REQUIRED ACTIONS ::
1. Answer these questions from the bacon thread:
(a) How much did the belly bought from the butcher weigh?
(b) For how many days does the first poster plan to let the belly soak before smoking?
(c) Which spices does smokinsteve add to the brine?
2. Does each statement agree with the bacon thread? Answer yes or no, and quote the words that decide it.
(a) The belly came from a butcher.
(b) SmokinAl recommends hot smoking for a first bacon.
(c) According to smokinsteve, without stirring, the pieces on top get more seasoning.
3. Reproduce the bacon thread from "yes i plan on" to "smokinsteve (Feb 6, 2012)".

PASSAGE GIVEN ::
___
# 1st bacon



## ldrus (Feb 5, 2012)

went and got a 6lb  belly this am from the butcher man going to give bacon a try !! 
	

	
	
		
		



		
			






 using  the  "POPS Recipe"   found here ] the plan is to let it soak for 10-14 days  then smoke  ill have pics up as i go along  any tips  will be greatly welcomed


----------



## rbranstner (Feb 5, 2012)

Sounds like you have it covered. How are you planning on smoking it? Hot or cold smoke?


----------



## SmokinAl (Feb 5, 2012)

Pops brine makes it real easy. If this is your first bacon I would cold smoke it.


----------



## africanmeat (Feb 5, 2012)

like AL said i will cold smoke it


----------



## ldrus (Feb 5, 2012)

yes i plan on cold smoking  .. when i do this do i just want to put it in my mes without turning it on and running the AMNPS? or should i run temp at 100? whats a good wood to use


----------



## smokinsteve (Feb 6, 2012)

Pop's brine is great!  My only suggestion is that, if you add any additional spices (I add garlic powder, onion powder and black pepper), give it a good stir every few days.  Otherwise the pieces on the bottom get more seasoning than the ones on the top.  Good Luck!


----------



## ldrus (Feb 6, 2012)

i was wondering about stirring it thanks


----------
___
Collection entries:
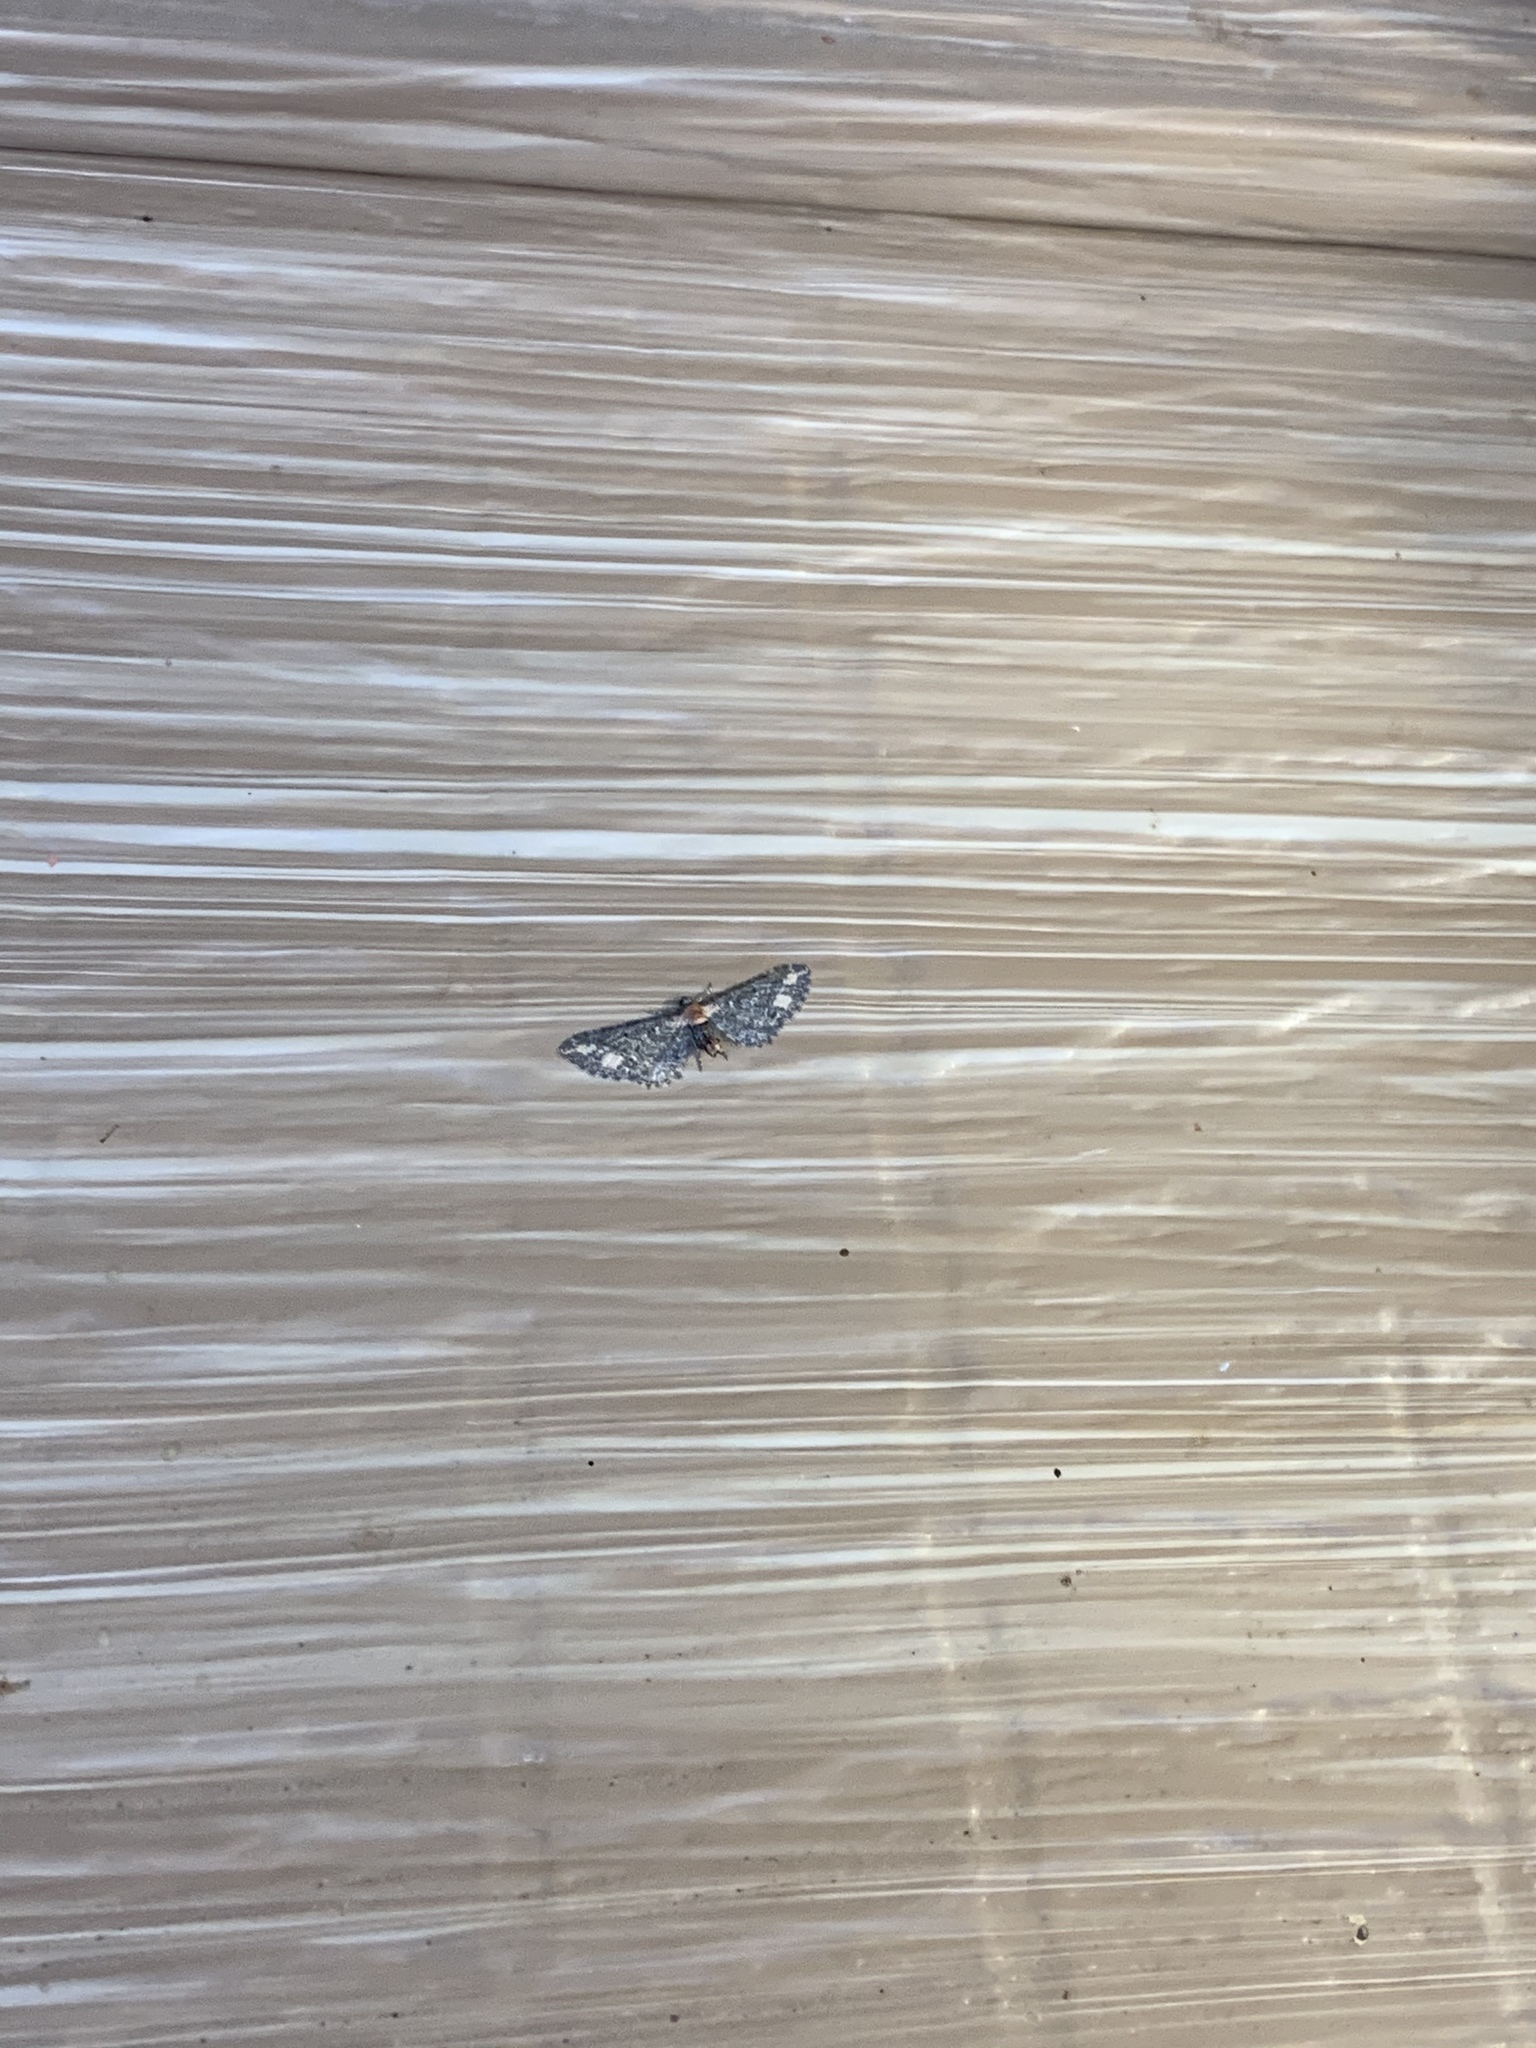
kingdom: Animalia
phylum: Arthropoda
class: Insecta
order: Lepidoptera
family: Geometridae
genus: Eupithecia
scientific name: Eupithecia flavigutta
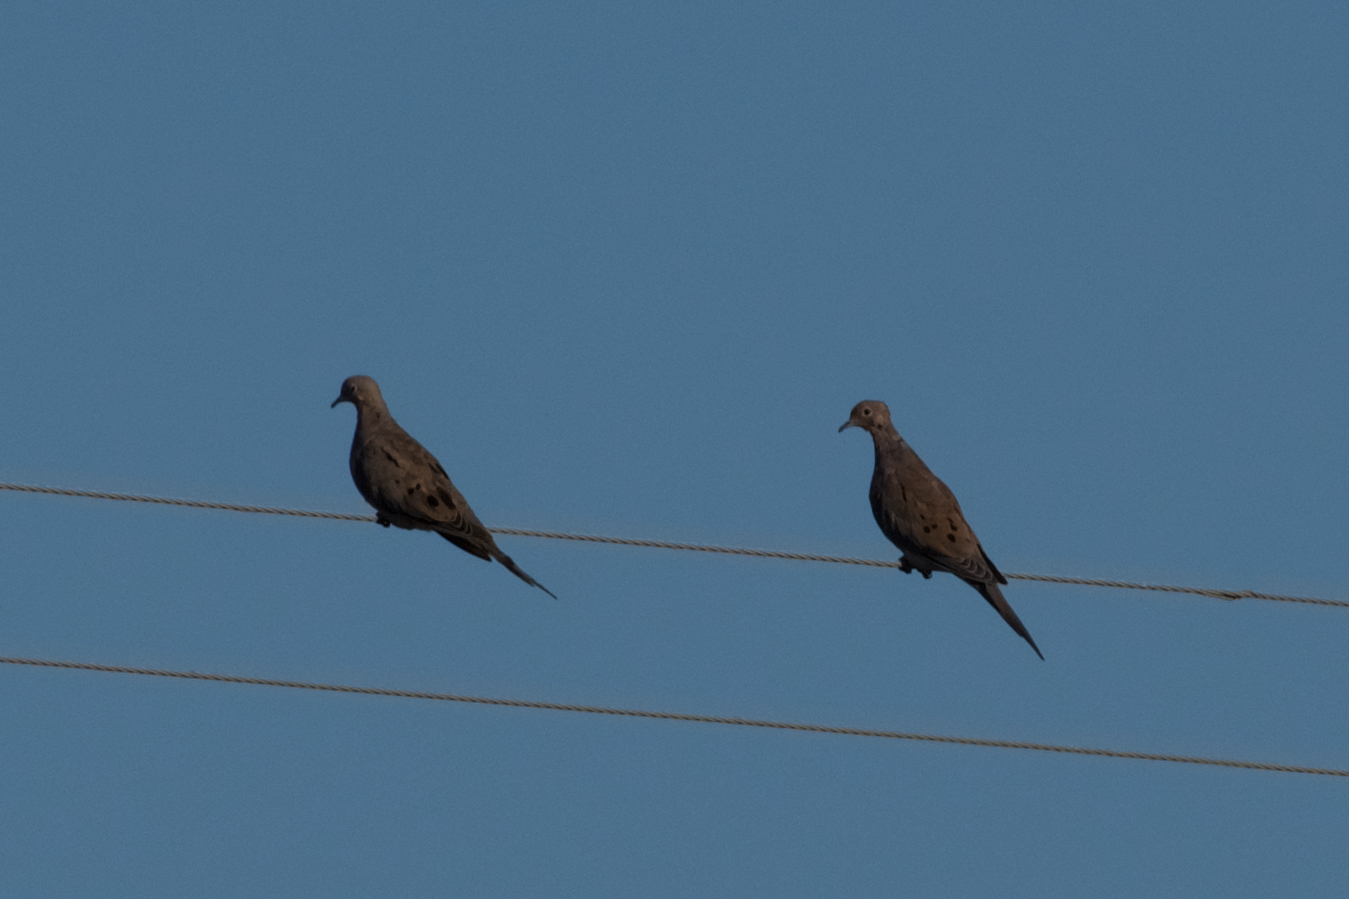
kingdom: Animalia
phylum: Chordata
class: Aves
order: Columbiformes
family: Columbidae
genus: Zenaida
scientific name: Zenaida macroura
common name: Mourning dove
___
ANSWERS BY TASK ::
1.
(a) 6lb
(b) 10-14 days
(c) Garlic powder, onion powder and black pepper

2.
(a) Yes: "from the butcher man"
(b) No: "If this is your first bacon I would cold smoke it."
(c) No: "Otherwise the pieces on the bottom get more seasoning than the ones on the top."

3.
yes i plan on cold smoking  .. when i do this do i just want to put it in my mes without turning it on and running the AMNPS? or should i run temp at 100? whats a good wood to use


----------



## smokinsteve (Feb 6, 2012)